**Required action A**
Pull out every line in the rows below that contains the string "stuff".

-- Source document follows --

Earlier this year, my co-writer and I released three novels of a mythological mystery/thriller series. Unfortunately, we didn't know quite know where our story fit, since it had elements of urban fantasy but was set on an island. And it was kind of a thriller, but also a mystery.
So we considered our specific story, which featured:
Armed with that information, we approached a designer, told her what we wanted, and she delivered three beautiful covers according to our request. Mind you, these were shorter books, we were releasing on a quick schedule, and we chose to streamline the look to save some money.
Behind these covers are fabulous stories that you totally want to read—trust me!—but the books weren't selling well.
We decided to rethink our strategy, and along came a guest blogger here on Writers in the Storm who nailed where we'd gone wrong. From Your Cover Sells Your Book by Melinda VanLone:
A side note about the genre: Pick one. Just one. This story will have to go on a digital shelf. If you can’t focus on one genre, then you don’t know your customer well enough yet. Go back and think about how and where they look for books like yours. Study what keywords they type in, what aisle in the bookstore they linger over. The story can’t be all things to all people. It must be the right thing for the right person.
She expanded this idea further in The Cover Two-Step:
Be honest. Did you really write a romance? Or did you write a mystery with romantic elements? Forget subgenres, mashups, and crossovers. We’re looking for the overall broad category.
Sure enough, our story wasn't easily categorized, but we could focus on the genre we were closest to—urban fantasy. Thankfully, within that area is an upcoming category titled supernatural suspense, which fit us even better.
Now we had something to work with—a target to aim for. And it no longer mattered to us whether the cover represented the story just so. Rather, the cover had to fit the genre, the tone, the imagery a potential reader was looking for.
We changed designers to a company that specialized in producing urban fantasy covers that had sold well. We spent hours upon hours going through covers in our genre to see what features were common, choosing stock photos we could recommend, and wording our request to our designer to give her an overall sense what we wanted, while allowing her to bring her own expertise into the process.

-- Source document concluded --
-- Dataset entries follows --

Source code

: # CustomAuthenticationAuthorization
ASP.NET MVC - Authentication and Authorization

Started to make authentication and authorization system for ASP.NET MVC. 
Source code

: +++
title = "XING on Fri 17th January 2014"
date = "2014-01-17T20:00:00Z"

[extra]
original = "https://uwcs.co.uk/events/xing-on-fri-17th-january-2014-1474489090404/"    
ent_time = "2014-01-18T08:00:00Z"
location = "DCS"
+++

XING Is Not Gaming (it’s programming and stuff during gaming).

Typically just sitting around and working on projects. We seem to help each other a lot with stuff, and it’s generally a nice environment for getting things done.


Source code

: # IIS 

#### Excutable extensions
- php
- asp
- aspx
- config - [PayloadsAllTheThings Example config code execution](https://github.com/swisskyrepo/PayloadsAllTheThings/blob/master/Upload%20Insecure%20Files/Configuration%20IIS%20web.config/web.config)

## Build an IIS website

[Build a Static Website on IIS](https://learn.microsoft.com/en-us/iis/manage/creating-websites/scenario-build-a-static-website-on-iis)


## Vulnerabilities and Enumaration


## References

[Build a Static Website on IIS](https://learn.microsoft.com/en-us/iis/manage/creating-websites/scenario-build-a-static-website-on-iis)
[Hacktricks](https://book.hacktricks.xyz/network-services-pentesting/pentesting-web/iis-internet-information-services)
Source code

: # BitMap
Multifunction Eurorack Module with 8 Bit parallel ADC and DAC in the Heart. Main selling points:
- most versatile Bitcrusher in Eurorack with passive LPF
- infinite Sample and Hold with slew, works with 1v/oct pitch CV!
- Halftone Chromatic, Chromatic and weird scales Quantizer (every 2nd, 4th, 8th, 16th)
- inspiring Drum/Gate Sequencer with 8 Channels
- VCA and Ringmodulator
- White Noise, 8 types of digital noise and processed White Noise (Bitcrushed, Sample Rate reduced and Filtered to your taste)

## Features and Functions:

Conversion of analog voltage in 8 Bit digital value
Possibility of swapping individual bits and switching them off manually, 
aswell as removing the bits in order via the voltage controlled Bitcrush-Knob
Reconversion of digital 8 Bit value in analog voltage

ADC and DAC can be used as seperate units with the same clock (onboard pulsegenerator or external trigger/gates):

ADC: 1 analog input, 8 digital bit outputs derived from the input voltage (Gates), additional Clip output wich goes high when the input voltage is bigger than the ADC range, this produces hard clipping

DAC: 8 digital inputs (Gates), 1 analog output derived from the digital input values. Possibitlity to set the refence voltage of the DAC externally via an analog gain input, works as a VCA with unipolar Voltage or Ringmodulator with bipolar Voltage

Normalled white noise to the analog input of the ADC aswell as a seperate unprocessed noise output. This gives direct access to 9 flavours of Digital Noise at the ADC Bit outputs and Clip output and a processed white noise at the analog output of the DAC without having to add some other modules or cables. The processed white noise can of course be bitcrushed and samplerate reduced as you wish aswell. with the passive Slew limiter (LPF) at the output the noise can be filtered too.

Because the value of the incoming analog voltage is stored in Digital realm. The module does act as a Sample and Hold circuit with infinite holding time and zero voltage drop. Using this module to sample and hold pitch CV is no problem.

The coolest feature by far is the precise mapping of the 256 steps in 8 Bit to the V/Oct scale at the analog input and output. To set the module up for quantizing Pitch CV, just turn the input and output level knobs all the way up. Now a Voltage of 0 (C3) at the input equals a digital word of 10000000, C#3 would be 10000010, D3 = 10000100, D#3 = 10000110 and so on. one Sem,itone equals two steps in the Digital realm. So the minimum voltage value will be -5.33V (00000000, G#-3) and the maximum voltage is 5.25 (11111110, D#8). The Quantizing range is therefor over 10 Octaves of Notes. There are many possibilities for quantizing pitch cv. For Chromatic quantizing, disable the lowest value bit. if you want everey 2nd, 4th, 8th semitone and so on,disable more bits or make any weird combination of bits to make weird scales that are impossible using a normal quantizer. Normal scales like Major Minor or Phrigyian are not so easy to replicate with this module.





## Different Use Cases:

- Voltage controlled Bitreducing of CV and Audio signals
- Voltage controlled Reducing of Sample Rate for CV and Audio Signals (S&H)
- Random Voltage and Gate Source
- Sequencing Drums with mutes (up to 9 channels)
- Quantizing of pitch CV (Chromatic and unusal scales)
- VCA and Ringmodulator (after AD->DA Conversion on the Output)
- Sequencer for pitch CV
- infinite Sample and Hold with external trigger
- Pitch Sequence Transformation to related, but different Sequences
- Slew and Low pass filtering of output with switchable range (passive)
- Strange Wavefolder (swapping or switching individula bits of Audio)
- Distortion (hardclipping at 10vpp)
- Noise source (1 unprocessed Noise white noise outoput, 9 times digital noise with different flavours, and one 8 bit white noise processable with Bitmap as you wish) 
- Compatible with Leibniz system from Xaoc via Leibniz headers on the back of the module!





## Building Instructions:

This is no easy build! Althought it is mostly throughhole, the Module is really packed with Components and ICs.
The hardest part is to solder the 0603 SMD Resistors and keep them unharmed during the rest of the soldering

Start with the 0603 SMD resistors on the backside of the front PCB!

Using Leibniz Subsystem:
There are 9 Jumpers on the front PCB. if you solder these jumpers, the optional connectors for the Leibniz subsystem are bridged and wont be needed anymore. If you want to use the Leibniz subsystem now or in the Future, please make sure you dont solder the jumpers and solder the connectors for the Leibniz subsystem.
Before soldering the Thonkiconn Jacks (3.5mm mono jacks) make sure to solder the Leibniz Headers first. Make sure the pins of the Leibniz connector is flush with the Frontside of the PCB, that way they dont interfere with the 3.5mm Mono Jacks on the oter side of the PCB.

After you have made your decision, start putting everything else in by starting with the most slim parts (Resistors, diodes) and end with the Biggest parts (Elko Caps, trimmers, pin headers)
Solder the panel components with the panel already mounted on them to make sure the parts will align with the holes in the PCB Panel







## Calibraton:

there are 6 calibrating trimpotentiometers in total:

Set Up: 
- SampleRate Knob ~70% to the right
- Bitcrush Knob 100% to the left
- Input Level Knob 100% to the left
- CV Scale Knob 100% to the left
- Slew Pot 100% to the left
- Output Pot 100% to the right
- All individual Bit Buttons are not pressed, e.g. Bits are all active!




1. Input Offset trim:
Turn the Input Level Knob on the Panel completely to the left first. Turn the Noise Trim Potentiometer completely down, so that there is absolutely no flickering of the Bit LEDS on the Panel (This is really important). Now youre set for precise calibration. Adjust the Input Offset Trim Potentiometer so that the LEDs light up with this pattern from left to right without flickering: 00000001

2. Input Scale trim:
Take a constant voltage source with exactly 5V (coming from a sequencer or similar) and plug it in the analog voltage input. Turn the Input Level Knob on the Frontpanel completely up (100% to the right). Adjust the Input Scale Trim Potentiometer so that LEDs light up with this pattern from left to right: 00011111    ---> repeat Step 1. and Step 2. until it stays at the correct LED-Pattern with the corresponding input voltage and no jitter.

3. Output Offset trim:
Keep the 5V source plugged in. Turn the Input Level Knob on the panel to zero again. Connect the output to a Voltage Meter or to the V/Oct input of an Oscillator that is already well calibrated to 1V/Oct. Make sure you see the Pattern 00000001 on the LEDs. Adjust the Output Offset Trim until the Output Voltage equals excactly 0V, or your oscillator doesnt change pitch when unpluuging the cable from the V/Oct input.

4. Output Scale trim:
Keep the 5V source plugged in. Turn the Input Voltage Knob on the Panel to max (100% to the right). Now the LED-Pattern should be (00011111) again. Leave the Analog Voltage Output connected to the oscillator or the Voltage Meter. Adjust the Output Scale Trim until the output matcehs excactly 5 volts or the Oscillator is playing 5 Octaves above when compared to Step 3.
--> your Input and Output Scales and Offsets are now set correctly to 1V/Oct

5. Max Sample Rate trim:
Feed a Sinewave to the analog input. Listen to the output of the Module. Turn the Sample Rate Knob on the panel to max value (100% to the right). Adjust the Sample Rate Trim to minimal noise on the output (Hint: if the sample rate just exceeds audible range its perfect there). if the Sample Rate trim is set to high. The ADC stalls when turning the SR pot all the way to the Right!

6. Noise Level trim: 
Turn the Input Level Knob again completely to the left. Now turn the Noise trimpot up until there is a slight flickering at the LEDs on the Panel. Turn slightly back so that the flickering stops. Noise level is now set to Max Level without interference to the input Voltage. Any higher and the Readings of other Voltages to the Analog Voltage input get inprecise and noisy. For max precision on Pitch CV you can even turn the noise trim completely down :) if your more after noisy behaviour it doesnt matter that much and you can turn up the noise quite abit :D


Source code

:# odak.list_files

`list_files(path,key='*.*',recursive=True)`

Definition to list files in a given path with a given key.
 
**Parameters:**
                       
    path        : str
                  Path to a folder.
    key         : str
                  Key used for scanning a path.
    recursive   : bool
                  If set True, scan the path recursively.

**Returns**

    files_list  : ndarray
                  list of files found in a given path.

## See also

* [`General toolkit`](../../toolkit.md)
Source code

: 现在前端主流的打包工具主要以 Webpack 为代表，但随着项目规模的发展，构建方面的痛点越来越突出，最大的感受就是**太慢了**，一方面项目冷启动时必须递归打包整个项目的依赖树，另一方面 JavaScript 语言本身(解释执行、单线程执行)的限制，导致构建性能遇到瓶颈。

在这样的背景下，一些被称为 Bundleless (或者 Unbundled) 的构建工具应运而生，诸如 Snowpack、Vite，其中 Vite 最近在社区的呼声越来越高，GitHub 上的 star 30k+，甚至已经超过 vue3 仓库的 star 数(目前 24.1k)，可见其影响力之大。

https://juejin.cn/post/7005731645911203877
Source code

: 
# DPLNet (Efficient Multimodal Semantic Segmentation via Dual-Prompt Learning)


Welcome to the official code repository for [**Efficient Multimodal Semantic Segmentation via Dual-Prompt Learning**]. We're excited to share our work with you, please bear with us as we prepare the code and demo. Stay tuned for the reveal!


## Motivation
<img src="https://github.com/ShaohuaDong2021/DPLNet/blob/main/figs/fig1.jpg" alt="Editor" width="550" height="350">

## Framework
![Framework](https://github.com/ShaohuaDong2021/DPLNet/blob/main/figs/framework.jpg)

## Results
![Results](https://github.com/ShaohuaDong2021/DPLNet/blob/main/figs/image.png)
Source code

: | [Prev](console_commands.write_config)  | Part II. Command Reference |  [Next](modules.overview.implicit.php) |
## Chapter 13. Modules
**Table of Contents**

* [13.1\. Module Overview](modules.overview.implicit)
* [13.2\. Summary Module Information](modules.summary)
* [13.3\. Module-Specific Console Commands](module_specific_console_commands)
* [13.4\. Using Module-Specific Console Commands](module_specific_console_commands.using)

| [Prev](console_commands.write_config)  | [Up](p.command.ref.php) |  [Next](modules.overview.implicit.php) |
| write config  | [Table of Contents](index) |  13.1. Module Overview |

-- Dataset entries concluded --

**Required action B**
In the post about book covers, what category within urban fantasy turned out to fit the writers' story even better?

**Final answer A**
XING Is Not Gaming (it’s programming and stuff during gaming).
Typically just sitting around and working on projects. We seem to help each other a lot with stuff, and it’s generally a nice environment for getting things done.

**Final answer B**
Supernatural suspense.